[Start of Attachment]

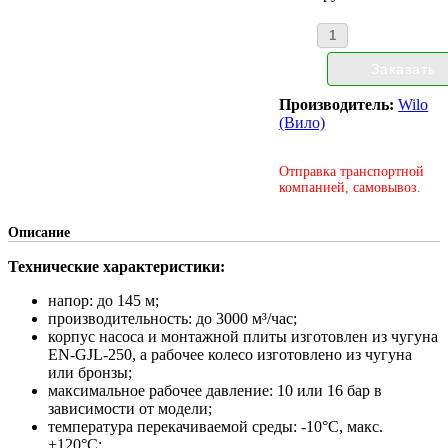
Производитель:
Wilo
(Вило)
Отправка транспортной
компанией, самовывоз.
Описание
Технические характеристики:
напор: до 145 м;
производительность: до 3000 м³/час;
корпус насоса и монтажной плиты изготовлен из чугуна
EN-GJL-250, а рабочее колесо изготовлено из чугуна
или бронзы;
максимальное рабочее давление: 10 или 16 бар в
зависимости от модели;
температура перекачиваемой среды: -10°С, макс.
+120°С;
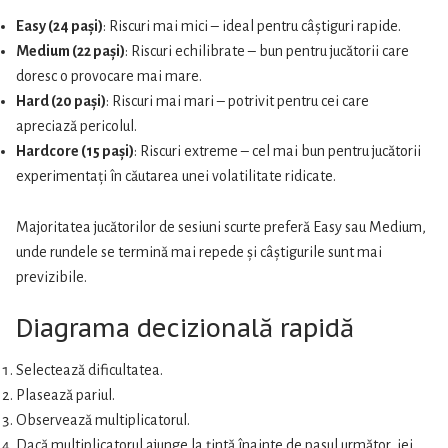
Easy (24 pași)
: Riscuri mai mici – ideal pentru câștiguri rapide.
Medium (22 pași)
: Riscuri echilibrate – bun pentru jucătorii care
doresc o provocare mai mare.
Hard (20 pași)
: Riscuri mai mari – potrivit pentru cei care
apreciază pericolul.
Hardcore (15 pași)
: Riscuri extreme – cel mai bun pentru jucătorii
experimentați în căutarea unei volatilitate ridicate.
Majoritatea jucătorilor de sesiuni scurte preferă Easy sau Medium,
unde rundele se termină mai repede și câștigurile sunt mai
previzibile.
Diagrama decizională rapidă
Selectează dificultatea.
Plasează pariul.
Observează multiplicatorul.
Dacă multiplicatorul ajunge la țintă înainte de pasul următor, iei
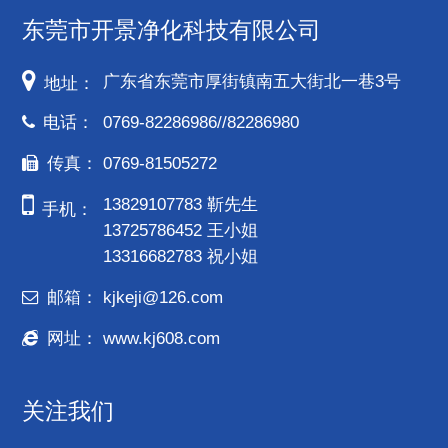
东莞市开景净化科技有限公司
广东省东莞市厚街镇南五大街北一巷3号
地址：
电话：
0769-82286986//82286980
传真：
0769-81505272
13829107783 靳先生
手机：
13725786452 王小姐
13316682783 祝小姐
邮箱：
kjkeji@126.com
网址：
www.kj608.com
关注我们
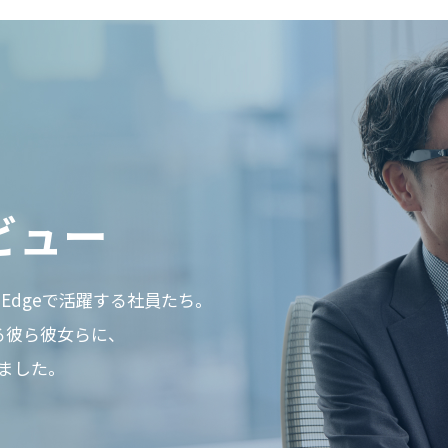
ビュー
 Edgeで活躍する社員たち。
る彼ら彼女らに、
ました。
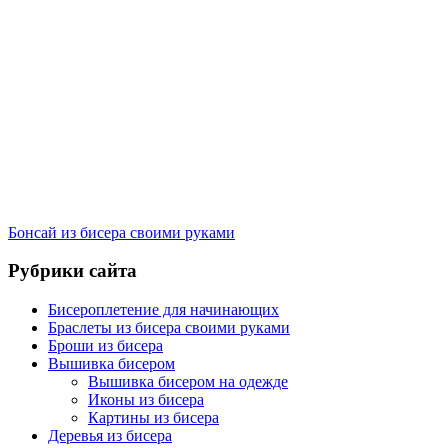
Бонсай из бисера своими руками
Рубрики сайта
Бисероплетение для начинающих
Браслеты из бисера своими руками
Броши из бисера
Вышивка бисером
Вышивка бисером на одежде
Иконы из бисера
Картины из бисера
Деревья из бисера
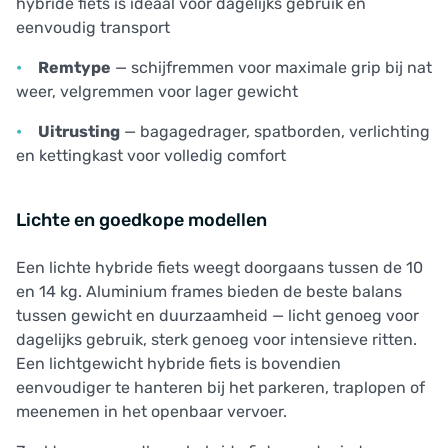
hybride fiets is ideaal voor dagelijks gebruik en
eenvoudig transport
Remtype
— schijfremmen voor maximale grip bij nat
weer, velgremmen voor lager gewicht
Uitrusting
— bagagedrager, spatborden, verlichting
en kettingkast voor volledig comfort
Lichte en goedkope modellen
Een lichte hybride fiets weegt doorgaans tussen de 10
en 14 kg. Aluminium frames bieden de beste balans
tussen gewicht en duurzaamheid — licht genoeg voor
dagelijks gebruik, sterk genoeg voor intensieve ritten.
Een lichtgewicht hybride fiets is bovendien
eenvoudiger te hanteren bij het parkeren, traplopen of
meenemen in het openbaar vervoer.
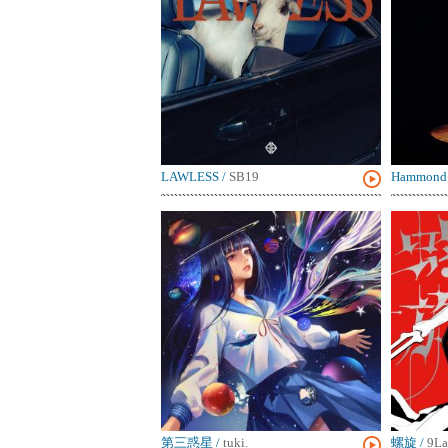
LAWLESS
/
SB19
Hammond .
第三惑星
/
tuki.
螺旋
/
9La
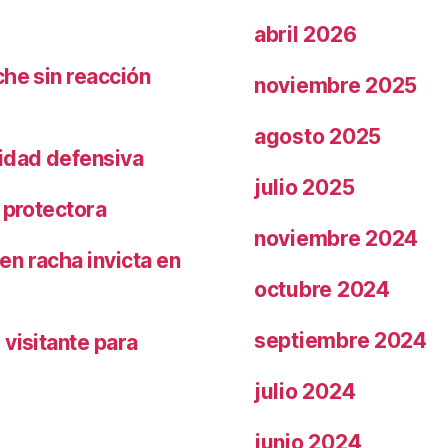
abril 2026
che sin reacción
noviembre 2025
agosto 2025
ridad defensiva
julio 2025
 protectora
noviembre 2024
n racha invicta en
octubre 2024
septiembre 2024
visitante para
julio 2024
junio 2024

[End of Attachment]

Reproduce the items word for word, from their beginning through the line that contains "Dacă multiplicatorul ajunge", including that line. Omit the pictures from your answer.

Exercise response>
Производитель:
Wilo
(Вило)
Отправка транспортной
компанией, самовывоз.
Описание
Технические характеристики:
напор: до 145 м;
производительность: до 3000 м³/час;
корпус насоса и монтажной плиты изготовлен из чугуна
EN-GJL-250, а рабочее колесо изготовлено из чугуна
или бронзы;
максимальное рабочее давление: 10 или 16 бар в
зависимости от модели;
температура перекачиваемой среды: -10°С, макс.
+120°С;
Easy (24 pași)
: Riscuri mai mici – ideal pentru câștiguri rapide.
Medium (22 pași)
: Riscuri echilibrate – bun pentru jucătorii care
doresc o provocare mai mare.
Hard (20 pași)
: Riscuri mai mari – potrivit pentru cei care
apreciază pericolul.
Hardcore (15 pași)
: Riscuri extreme – cel mai bun pentru jucătorii
experimentați în căutarea unei volatilitate ridicate.
Majoritatea jucătorilor de sesiuni scurte preferă Easy sau Medium,
unde rundele se termină mai repede și câștigurile sunt mai
previzibile.
Diagrama decizională rapidă
Selectează dificultatea.
Plasează pariul.
Observează multiplicatorul.
Dacă multiplicatorul ajunge la țintă înainte de pasul următor, iei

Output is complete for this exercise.